Texte à lire -
========
Ce qui est moins classique, c’est la rapidité avec laquelle le RN a transformé l’œuf en grenade dégoupillée. « Agression », « militant d’extrême gauche », « climat de haine », « menace sur la démocratie » : en quelques minutes, le communiqué était prêt, les tweets de solidarité fusaient, et Sébastien Chenu parlait déjà d’“extrême gauche dangereuse pour le pays”. Pour un œuf.
Cette surenchère rhétorique est révélatrice. D’un côté, des opposants qui, à court d’arguments ou de courage, en reviennent à la vieille tradition de la tartignollerie politique à la française : œuf, farine, crème chantilly… armes des lâches qui veulent faire un coup sans risquer grand-chose. De l’autre, un parti qui saisit chaque projectile pâtissier pour hurler à la tentative d’assassinat et se poser en victime d’un système qui le traque.
Entre les deux, il y a la réalité : personne n’est dupe. Ni ceux qui trouvent ça « drôle » ou « mérité », ni ceux qui crient au « fascisme antifasciste ». On assiste à la comédie triste d’une démocratie qui se ridiculise à petit feu, où l’on agresse avec des produits laitiers et où l’on répond avec des communiqués de guerre civile.
Jordan Bardella, lui, a fini sa séance de dédicaces, souriant, cheveux encore humides. Il a l’habitude maintenant. Il sait que l’image du jeune leader « agressé » par un vieux monsieur fait le tour des réseaux sociaux et ramène quelques milliers de voix supplémentaires chez ceux qui en ont marre de tout ce cirque.
L’œuf est cassé, la mayonnaise a pris. Et pendant ce temps-là, personne ne parle du livre.
========
Objectif 1 - Recopiez à l'identique le passage du texte à lire qui va de « Ce qui est moins » à « qui le traque. ».
========
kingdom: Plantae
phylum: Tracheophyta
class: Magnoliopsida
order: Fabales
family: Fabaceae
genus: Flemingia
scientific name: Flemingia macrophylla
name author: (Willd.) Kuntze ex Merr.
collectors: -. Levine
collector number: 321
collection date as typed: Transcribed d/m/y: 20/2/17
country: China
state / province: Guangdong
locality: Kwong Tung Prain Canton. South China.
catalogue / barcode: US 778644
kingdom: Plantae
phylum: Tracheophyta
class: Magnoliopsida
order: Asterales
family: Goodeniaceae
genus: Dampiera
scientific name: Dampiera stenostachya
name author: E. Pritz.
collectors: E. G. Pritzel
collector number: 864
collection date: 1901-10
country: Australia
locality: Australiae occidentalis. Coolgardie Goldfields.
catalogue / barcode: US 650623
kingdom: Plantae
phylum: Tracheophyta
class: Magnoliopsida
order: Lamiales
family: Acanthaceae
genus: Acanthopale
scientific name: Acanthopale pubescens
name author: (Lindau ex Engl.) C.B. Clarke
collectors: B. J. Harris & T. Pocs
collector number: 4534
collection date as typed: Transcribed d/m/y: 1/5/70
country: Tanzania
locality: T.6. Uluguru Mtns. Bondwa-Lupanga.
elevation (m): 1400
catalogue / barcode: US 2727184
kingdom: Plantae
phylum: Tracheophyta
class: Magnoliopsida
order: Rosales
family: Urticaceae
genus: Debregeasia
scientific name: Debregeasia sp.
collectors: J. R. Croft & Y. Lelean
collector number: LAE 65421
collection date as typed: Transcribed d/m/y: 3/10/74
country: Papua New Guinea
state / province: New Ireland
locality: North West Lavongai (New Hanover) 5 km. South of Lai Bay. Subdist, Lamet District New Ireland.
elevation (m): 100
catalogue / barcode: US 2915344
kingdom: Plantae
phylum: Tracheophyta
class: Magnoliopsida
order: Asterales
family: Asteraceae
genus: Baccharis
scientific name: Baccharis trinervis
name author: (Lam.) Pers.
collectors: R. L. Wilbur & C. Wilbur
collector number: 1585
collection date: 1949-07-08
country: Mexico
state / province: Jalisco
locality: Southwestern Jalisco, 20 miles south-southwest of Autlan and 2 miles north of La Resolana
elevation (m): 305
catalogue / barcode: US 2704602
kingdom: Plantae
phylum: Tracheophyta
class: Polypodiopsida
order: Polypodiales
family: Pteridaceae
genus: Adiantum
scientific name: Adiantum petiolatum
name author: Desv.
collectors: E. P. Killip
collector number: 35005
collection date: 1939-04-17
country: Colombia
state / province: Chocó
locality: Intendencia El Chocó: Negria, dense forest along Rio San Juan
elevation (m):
========
Objectif 2 - Transformez en liste numérotée les lignes fournies, du début jusqu'à la ligne contenant « name author: E. Pritz. », celle-ci comprise. Omettez les lignes vides.

Réponse rédigée 1 -
Ce qui est moins classique, c’est la rapidité avec laquelle le RN a transformé l’œuf en grenade dégoupillée. « Agression », « militant d’extrême gauche », « climat de haine », « menace sur la démocratie » : en quelques minutes, le communiqué était prêt, les tweets de solidarité fusaient, et Sébastien Chenu parlait déjà d’“extrême gauche dangereuse pour le pays”. Pour un œuf.
Cette surenchère rhétorique est révélatrice. D’un côté, des opposants qui, à court d’arguments ou de courage, en reviennent à la vieille tradition de la tartignollerie politique à la française : œuf, farine, crème chantilly… armes des lâches qui veulent faire un coup sans risquer grand-chose. De l’autre, un parti qui saisit chaque projectile pâtissier pour hurler à la tentative d’assassinat et se poser en victime d’un système qui le traque.

Réponse rédigée 2 -
1. kingdom: Plantae
2. phylum: Tracheophyta
3. class: Magnoliopsida
4. order: Fabales
5. family: Fabaceae
6. genus: Flemingia
7. scientific name: Flemingia macrophylla
8. name author: (Willd.) Kuntze ex Merr.
9. collectors: -. Levine
10. collector number: 321
11. collection date as typed: Transcribed d/m/y: 20/2/17
12. country: China
13. state / province: Guangdong
14. locality: Kwong Tung Prain Canton. South China.
15. catalogue / barcode: US 778644
16. kingdom: Plantae
17. phylum: Tracheophyta
18. class: Magnoliopsida
19. order: Asterales
20. family: Goodeniaceae
21. genus: Dampiera
22. scientific name: Dampiera stenostachya
23. name author: E. Pritz.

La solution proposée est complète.